About this task — The required output is the exact sequence of lines from the line holding "ife insurance premiums" to the end of the records, inclusive.

Records shown —

* * *

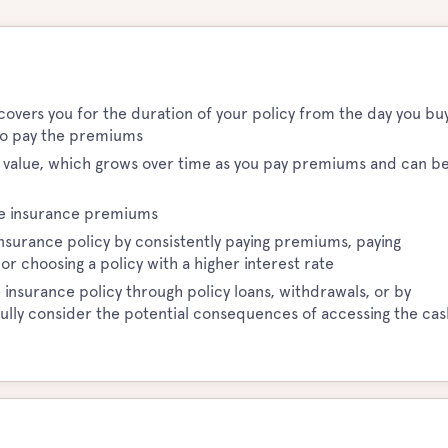
 covers you for the duration of your policy from the day you bu
e to pay the premiums
h value, which grows over time as you pay premiums and can b
ife insurance premiums
 insurance policy by consistently paying premiums, paying
 choosing a policy with a higher interest rate
 insurance policy through policy loans, withdrawals, or by
efully consider the potential consequences of accessing the cas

* * *

Answer area —
ife insurance premiums
 insurance policy by consistently paying premiums, paying
 choosing a policy with a higher interest rate
 insurance policy through policy loans, withdrawals, or by
efully consider the potential consequences of accessing the cas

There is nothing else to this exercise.